This figure shows the effect of this procedure. After redistributing from the G=0 set (shaded in red), the (+) point has higher probability than the (-) point, because it ate more of its neighbors.

The distribution p_{G} that this produces is given by

pG(a,b)=p(a,b)/p(G|a)

We have two inequalities to worry about:

p(a+,b+)<p(a−,b−)

p(G|a+)<p(G|a−)

As long as the second inequality is stronger (the ratio of the sides is larger), we’ll have

pG(a+,b+)>pG(a−,b−)

We still have to worry about any other points (a’, b’) which get a large boost from conditioning on G in this way; it’s not obvious that (a^{-}, b^{-}) is still the “biggest competitor” to (a^{+}, b^{+}). In this toy example, that turns out not to matter, but in the ML applications below it’ll be important.

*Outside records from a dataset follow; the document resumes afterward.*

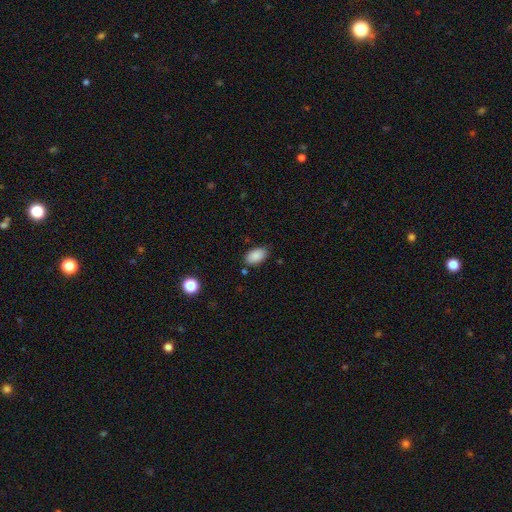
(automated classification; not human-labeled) Smooth or featured? smooth (88%)
How rounded? in between (93%)
Merging? none (81%)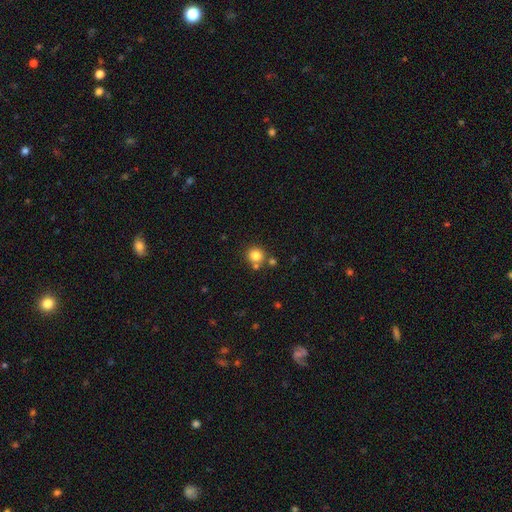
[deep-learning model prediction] Smooth or featured? Predicted: smooth (p=0.81). How rounded? Predicted: round (p=0.91). Merging? Predicted: none (p=0.72).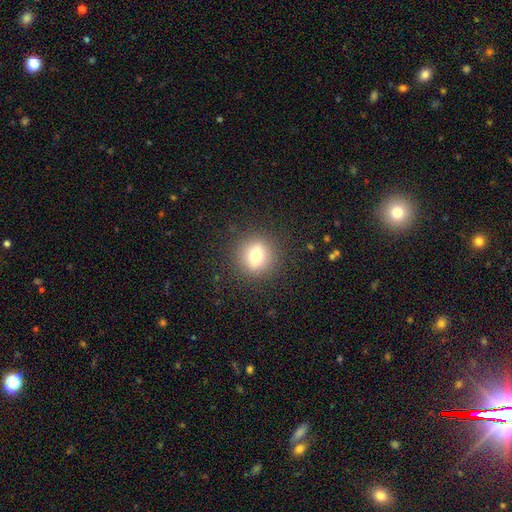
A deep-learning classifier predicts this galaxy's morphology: The model was most divided on "smooth or featured": smooth: 70%, featured or disk: 17%, star or artifact: 12%. More confident: merging — none (88%); how rounded — round (85%).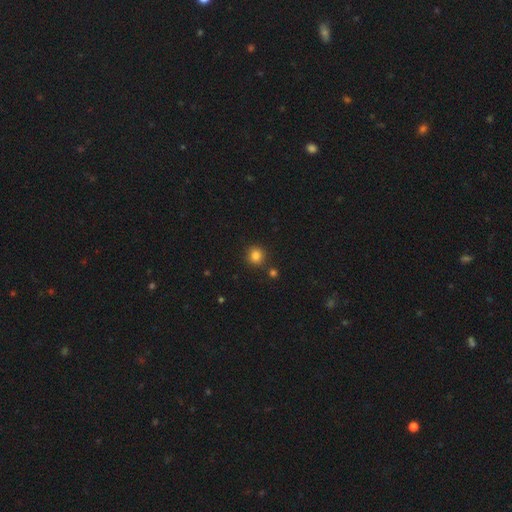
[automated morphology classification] Smooth or featured? smooth (83%)
How rounded? round (89%)
Merging? none (85%)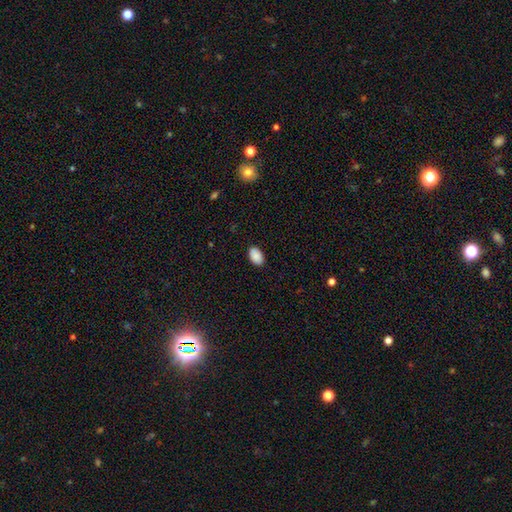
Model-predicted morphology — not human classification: This is clearly a smooth galaxy (90%). How rounded: clearly in between (92%). Merging: clearly none (88%).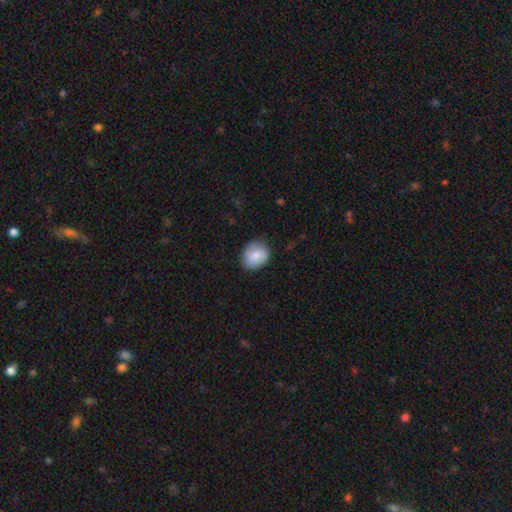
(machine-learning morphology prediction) type=smooth (75%); roundness=round (61%); merging=none (78%).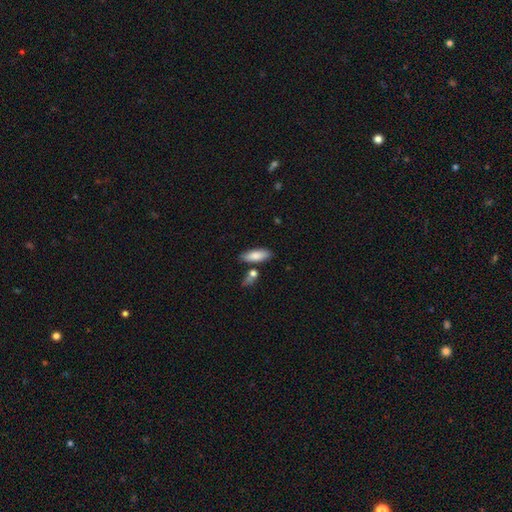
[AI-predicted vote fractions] Smooth or featured: smooth — 83% (featured or disk — 11%)
How rounded: in between — 67% (cigar-shaped — 31%)
Merging: none — 75% (minor disturbance — 12%)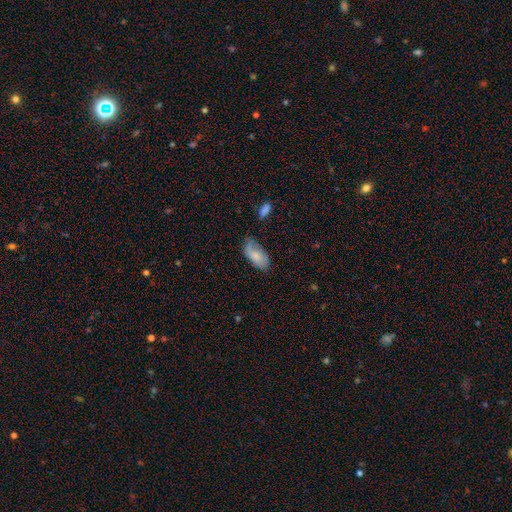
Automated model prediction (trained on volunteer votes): The model was most divided on "merging": none: 56%, minor disturbance: 31%, major disturbance: 10%, merger: 3%. More confident: how rounded — in between (92%); smooth or featured — smooth (72%).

Another aside: This looks even less like normal ML training, and the analogous gradient-descent algorithm is less straightforward; you need to interleave steps of descent on two different losses. I haven’t thought much about how this would work in practice, but Paul points out that it’s somewhat similar to how GANs are trained. He will apparently have a post elaborating on this aspect soon; I’m going to continue to ignore it and stay in rejection-sampling land.

Special case: second-simplest-point algorithm

Here’s a use case for the procedure above:

Suppose we have some family of closely-related simplicity priors. These are defined on a space X, another space B, and various combinations of these such as X × B and (X × X) × B. In an abuse of notation, we’ll call all of these p.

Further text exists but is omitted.